今度こそ本当に2023年の内からやってることすべてにカタがついた(多分)。特にここ数日のわたしはあまりにも頑張っていて偉かったので、最後の用事を終わらせた後そのまま帰りに松のやに行った。

分厚いロースカツがあったので、こういうのはこういう日に食べるためにあるんだよなと思いながらボタンを押す。そうしたらご飯の盛り具合と味噌汁を豚汁に変更するかのボタンが出てきたので、ちょっと迷ったけど豚汁にしてしまう。


わたしが初めてこの豚汁を飲んだのは、大学1年生の冬の早朝だった。その日は大学の教室で友人と徹夜で課題をやっていて、なんとか明け方頃に終わったので家に帰ろうかと思ったところ、友人が「朝ごはんに牛丼を食べに行こう」と言ったのだ。

実はわたしは牛丼屋に行ったことがなかった。

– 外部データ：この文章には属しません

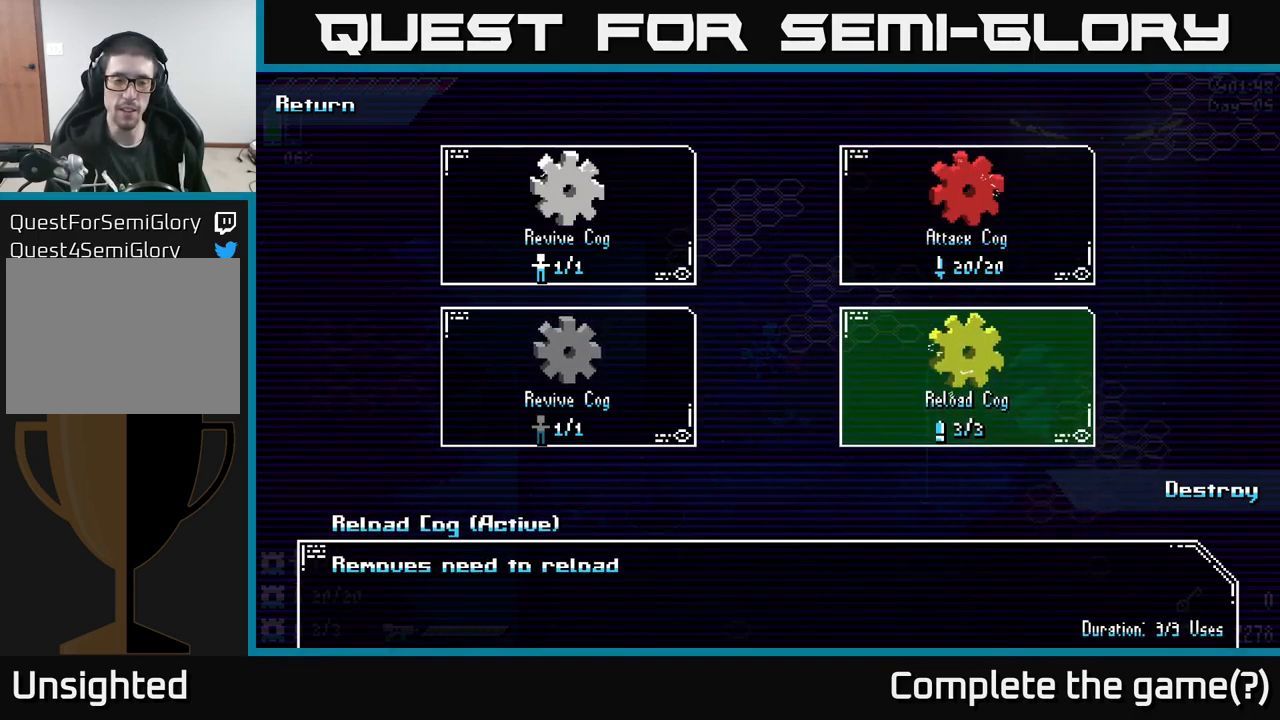
{"buttons": [], "left_stick": "center", "right_stick": "center", "events": []}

もしかしたら一度ぐらい親がテイクアウトしてきた牛丼を食べたことくらいはあったかもしれないが、少なくとも店で食べたことは一度もなかった。


一緒に自転車でキャンパスから一番近い松屋に行った。その松屋では、当時はまだプレミアム牛めしではなく普通の牛めしが売っていてしかも290円だった。

券売機の使い方すらおぼつかないので先に友人が買うのを見て、自分がやるときもいちいち友人に確認しながら選んだ。友人が「この豚汁がマジで美味いからおすすめ」というので深く考えず豚汁変更を選んだ。この瞬間がなかったら多分わたしは松屋の豚汁を飲まずに一生を終えた。


牛丼屋に初めてきた人間は、まず提供の速さに驚く。豚汁は熱いので蓋だけ開けてしばらく置いておく。牛丼屋の牛肉、柔らかくてめっちゃうまくない!?と素直に驚いた後、たまにしか買わないスーパーの牛肉の値段を思い浮かべて、コスパに驚く。冬の朝の、徹夜明けの体に豚汁が染み込んでいく。

初めて食べた牛めしがこうだったので、少なくとも牛めしがプレミアム牛めしになるぐらいの頃までは、豚汁変更のボタンをよく押していた。


でもいつからかは分からないが最近はそういえば押してなかった。今日は「最近頑張ってたしとにかく寒かった」から豚汁にしたけど、かつては別に理由なんてなくても豚汁にしていたような気もする。しばらくぶりに飲んだ豚汁は、確かに美味しかった。味噌汁も十分美味しいしどっちにしても明日には忘れるんだけど。

理由はなくても豚汁にするのと、頑張ったから豚汁にするの、どっちの方が良いのかは、今のわたしにはちょっと難しい。